Using the data below, print exactly the line with "left front paw: (371, 385)", the line with "right back paw: (392, 345)", and every line between them, but none of the pictures.

Start of Data for review

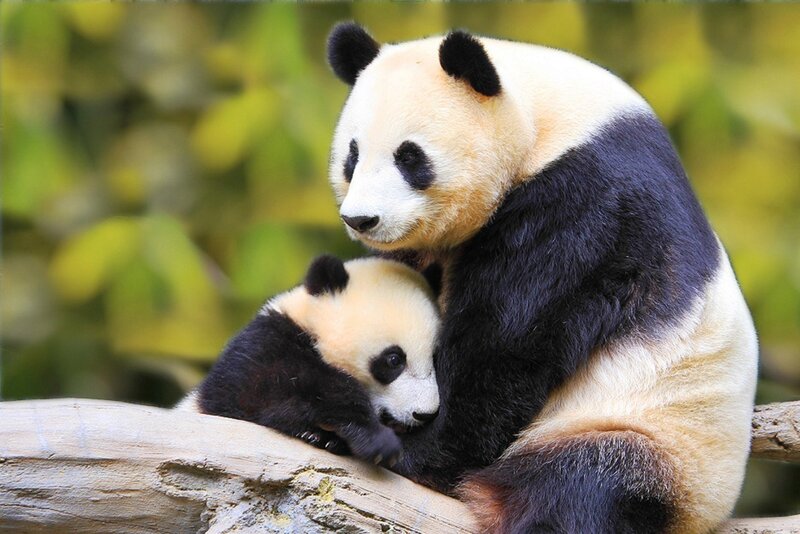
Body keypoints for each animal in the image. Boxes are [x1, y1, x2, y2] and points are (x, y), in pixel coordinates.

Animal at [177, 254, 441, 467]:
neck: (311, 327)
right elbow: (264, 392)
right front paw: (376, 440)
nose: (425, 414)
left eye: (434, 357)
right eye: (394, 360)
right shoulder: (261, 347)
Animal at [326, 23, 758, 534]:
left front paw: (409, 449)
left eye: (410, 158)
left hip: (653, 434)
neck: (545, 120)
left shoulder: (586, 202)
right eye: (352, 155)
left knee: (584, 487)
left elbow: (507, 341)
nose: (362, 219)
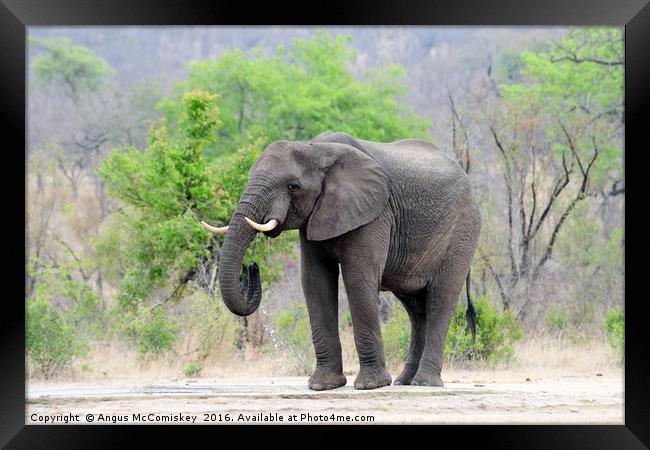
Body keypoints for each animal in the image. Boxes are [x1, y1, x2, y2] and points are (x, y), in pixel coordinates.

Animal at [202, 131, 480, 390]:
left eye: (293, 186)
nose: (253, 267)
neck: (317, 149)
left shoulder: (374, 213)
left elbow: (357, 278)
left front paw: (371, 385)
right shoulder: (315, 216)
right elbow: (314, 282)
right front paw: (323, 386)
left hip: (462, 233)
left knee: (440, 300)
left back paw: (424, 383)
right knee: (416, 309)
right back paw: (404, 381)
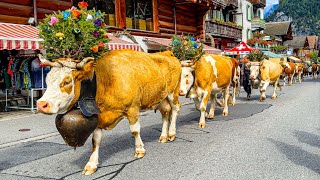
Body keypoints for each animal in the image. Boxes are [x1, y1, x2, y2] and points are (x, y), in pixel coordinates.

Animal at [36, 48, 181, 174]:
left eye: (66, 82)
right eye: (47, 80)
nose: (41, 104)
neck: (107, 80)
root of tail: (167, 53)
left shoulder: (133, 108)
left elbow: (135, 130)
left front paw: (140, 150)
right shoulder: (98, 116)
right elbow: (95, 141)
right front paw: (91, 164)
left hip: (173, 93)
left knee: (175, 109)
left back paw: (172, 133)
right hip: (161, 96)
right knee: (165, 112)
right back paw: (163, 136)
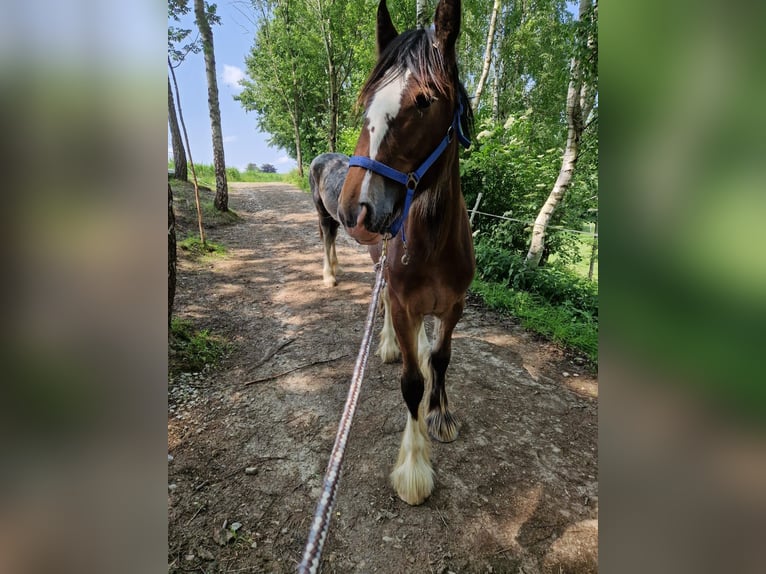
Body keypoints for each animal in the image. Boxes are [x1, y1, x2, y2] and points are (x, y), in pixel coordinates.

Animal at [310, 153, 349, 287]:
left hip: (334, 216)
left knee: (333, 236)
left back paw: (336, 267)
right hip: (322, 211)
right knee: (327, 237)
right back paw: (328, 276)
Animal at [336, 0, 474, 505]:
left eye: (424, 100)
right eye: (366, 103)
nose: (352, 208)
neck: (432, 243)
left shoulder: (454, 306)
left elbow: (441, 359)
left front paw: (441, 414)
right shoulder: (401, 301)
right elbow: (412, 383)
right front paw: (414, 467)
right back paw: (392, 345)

End of Data for review
Start of Data for review

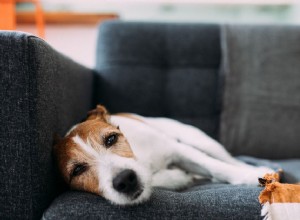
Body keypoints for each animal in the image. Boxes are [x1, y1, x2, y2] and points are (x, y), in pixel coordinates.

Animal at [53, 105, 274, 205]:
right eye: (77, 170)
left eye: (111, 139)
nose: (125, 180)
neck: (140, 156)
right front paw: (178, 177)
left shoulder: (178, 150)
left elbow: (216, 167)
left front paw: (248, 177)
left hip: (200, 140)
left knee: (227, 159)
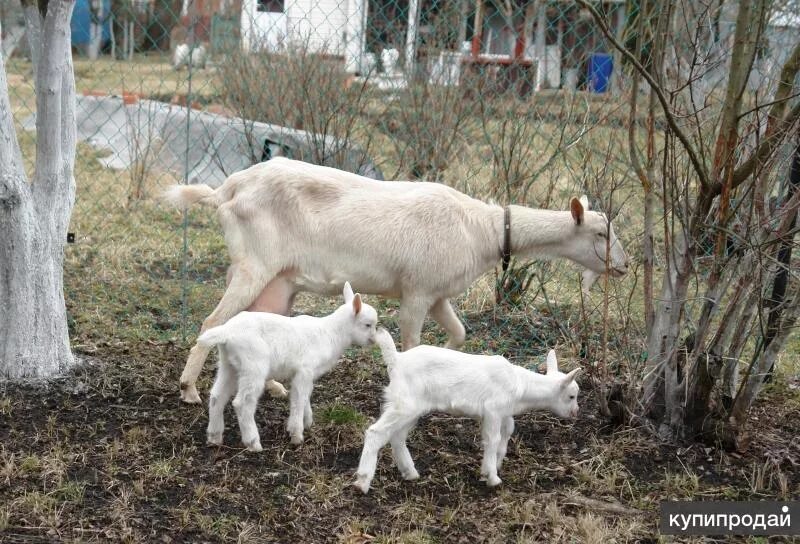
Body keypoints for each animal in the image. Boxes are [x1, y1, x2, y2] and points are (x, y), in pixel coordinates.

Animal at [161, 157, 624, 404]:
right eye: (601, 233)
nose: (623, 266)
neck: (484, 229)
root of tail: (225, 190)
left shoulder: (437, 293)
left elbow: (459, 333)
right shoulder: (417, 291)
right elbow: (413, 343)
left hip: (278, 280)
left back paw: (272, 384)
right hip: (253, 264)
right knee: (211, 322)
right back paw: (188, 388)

End of Data for review

> _Expected answer_
left front paw: (371, 385)
right shoulder: (315, 216)
right elbow: (314, 282)
right front paw: (323, 386)
left hip: (462, 233)
left knee: (440, 300)
left back paw: (424, 383)
right knee: (416, 309)
right back paw: (404, 381)
Body keypoints for each animal in the image. Boxes are [x1, y1, x2, y2] and points are (x, y), in pixel coordinates.

Animal at [36, 48, 181, 174]:
left eye: (66, 82)
right eye: (47, 80)
nose: (41, 104)
neck: (107, 80)
root of tail: (167, 53)
left shoulder: (133, 108)
left elbow: (135, 130)
left front paw: (140, 150)
right shoulder: (98, 116)
right elbow: (95, 141)
right front paw: (91, 164)
left hip: (173, 93)
left knee: (175, 109)
left back paw: (172, 133)
right hip: (161, 96)
right knee: (165, 112)
right back paw: (163, 136)
Body keypoints for each animal in the image. Boxes are [x1, y1, x2, y2] and points are (x, y), in pixel coordinates.

Animal at [310, 153, 349, 287]:
left hip: (334, 216)
left knee: (333, 236)
left back paw: (336, 267)
right hip: (322, 211)
right knee: (327, 237)
right back paw: (328, 276)
Animal at [336, 0, 474, 505]:
left eye: (424, 100)
right eye: (366, 103)
nose: (352, 208)
neck: (432, 243)
left shoulder: (454, 306)
left elbow: (441, 359)
left front paw: (441, 414)
right shoulder: (401, 301)
right elbow: (412, 383)
right front paw: (414, 467)
right back paw: (392, 345)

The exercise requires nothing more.